Extract the listing in its entirety, keeping each line identical to the original.
[Records supplied]
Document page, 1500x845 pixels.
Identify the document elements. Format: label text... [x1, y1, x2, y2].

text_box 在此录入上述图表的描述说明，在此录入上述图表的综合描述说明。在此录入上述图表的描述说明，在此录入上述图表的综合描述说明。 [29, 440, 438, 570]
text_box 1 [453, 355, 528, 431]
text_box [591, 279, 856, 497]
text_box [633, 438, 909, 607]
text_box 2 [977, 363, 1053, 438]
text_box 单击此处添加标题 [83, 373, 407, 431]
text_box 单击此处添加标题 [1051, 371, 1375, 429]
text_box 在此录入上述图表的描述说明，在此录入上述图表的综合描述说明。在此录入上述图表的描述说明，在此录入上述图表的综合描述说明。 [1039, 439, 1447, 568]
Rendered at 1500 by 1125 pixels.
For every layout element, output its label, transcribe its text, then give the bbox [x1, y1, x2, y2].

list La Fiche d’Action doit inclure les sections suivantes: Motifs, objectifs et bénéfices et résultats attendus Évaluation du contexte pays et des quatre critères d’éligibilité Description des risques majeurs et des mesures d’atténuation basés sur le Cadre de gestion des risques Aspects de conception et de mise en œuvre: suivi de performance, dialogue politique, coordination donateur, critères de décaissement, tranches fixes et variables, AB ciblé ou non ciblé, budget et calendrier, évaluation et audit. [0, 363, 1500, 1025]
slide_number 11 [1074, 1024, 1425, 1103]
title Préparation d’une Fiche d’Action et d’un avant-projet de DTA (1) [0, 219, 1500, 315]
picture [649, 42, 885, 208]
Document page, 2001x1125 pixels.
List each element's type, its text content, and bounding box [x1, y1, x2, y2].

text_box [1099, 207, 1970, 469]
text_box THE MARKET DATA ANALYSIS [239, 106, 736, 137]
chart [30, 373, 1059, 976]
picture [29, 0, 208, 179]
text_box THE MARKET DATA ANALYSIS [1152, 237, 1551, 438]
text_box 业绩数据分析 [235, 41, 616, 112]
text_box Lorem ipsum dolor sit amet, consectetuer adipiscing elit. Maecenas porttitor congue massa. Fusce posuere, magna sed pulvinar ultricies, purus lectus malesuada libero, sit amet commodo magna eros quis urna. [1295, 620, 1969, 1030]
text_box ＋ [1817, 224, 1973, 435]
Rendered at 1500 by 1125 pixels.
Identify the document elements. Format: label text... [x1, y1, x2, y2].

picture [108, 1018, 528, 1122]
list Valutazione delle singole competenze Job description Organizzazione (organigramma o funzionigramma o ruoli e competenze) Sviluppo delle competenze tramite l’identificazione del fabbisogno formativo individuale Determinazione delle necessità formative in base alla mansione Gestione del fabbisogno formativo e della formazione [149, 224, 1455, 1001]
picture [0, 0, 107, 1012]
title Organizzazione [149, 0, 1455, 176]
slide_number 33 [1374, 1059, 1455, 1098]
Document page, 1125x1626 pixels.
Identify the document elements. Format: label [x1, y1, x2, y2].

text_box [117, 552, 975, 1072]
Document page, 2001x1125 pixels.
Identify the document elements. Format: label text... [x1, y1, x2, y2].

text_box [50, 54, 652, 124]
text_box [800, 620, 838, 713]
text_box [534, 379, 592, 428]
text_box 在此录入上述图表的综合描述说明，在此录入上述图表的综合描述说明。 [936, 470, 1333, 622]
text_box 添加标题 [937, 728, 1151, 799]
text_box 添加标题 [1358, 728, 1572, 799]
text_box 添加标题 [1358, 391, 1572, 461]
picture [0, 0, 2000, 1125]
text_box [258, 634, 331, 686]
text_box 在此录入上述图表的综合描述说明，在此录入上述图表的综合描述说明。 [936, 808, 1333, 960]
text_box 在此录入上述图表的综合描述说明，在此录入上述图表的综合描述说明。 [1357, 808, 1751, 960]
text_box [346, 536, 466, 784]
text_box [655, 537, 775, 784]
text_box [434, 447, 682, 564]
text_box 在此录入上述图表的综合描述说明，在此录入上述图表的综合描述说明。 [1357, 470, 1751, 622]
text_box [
[/Records supplied]
* Your response:
Document page, 1500x845 pixels.
Identify the document elements. Format: label text... [x1, y1, x2, y2].

text_box 在此录入上述图表的描述说明，在此录入上述图表的综合描述说明。在此录入上述图表的描述说明，在此录入上述图表的综合描述说明。 [29, 440, 438, 570]
text_box 1 [453, 355, 528, 431]
text_box [591, 279, 856, 497]
text_box [633, 438, 909, 607]
text_box 2 [977, 363, 1053, 438]
text_box 单击此处添加标题 [83, 373, 407, 431]
text_box 单击此处添加标题 [1051, 371, 1375, 429]
text_box 在此录入上述图表的描述说明，在此录入上述图表的综合描述说明。在此录入上述图表的描述说明，在此录入上述图表的综合描述说明。 [1039, 439, 1447, 568]
Rendered at 1500 by 1125 pixels.
For every layout element, output its label, transcribe its text, then give the bbox [x1, y1, x2, y2].

list La Fiche d’Action doit inclure les sections suivantes: Motifs, objectifs et bénéfices et résultats attendus Évaluation du contexte pays et des quatre critères d’éligibilité Description des risques majeurs et des mesures d’atténuation basés sur le Cadre de gestion des risques Aspects de conception et de mise en œuvre: suivi de performance, dialogue politique, coordination donateur, critères de décaissement, tranches fixes et variables, AB ciblé ou non ciblé, budget et calendrier, évaluation et audit. [0, 363, 1500, 1025]
slide_number 11 [1074, 1024, 1425, 1103]
title Préparation d’une Fiche d’Action et d’un avant-projet de DTA (1) [0, 219, 1500, 315]
picture [649, 42, 885, 208]
Document page, 2001x1125 pixels.
List each element's type, its text content, and bounding box [x1, y1, x2, y2].

text_box [1099, 207, 1970, 469]
text_box THE MARKET DATA ANALYSIS [239, 106, 736, 137]
chart [30, 373, 1059, 976]
picture [29, 0, 208, 179]
text_box THE MARKET DATA ANALYSIS [1152, 237, 1551, 438]
text_box 业绩数据分析 [235, 41, 616, 112]
text_box Lorem ipsum dolor sit amet, consectetuer adipiscing elit. Maecenas porttitor congue massa. Fusce posuere, magna sed pulvinar ultricies, purus lectus malesuada libero, sit amet commodo magna eros quis urna. [1295, 620, 1969, 1030]
text_box ＋ [1817, 224, 1973, 435]
Rendered at 1500 by 1125 pixels.
Identify the document elements. Format: label text... [x1, y1, x2, y2].

picture [108, 1018, 528, 1122]
list Valutazione delle singole competenze Job description Organizzazione (organigramma o funzionigramma o ruoli e competenze) Sviluppo delle competenze tramite l’identificazione del fabbisogno formativo individuale Determinazione delle necessità formative in base alla mansione Gestione del fabbisogno formativo e della formazione [149, 224, 1455, 1001]
picture [0, 0, 107, 1012]
title Organizzazione [149, 0, 1455, 176]
slide_number 33 [1374, 1059, 1455, 1098]
Document page, 1125x1626 pixels.
Identify the document elements. Format: label [x1, y1, x2, y2].

text_box [117, 552, 975, 1072]
Document page, 2001x1125 pixels.
Identify the document elements. Format: label text... [x1, y1, x2, y2].

text_box [50, 54, 652, 124]
text_box [800, 620, 838, 713]
text_box [534, 379, 592, 428]
text_box 在此录入上述图表的综合描述说明，在此录入上述图表的综合描述说明。 [936, 470, 1333, 622]
text_box 添加标题 [937, 728, 1151, 799]
text_box 添加标题 [1358, 728, 1572, 799]
text_box 添加标题 [1358, 391, 1572, 461]
picture [0, 0, 2000, 1125]
text_box [258, 634, 331, 686]
text_box 在此录入上述图表的综合描述说明，在此录入上述图表的综合描述说明。 [936, 808, 1333, 960]
text_box 在此录入上述图表的综合描述说明，在此录入上述图表的综合描述说明。 [1357, 808, 1751, 960]
text_box [346, 536, 466, 784]
text_box [655, 537, 775, 784]
text_box [434, 447, 682, 564]
text_box 在此录入上述图表的综合描述说明，在此录入上述图表的综合描述说明。 [1357, 470, 1751, 622]
text_box [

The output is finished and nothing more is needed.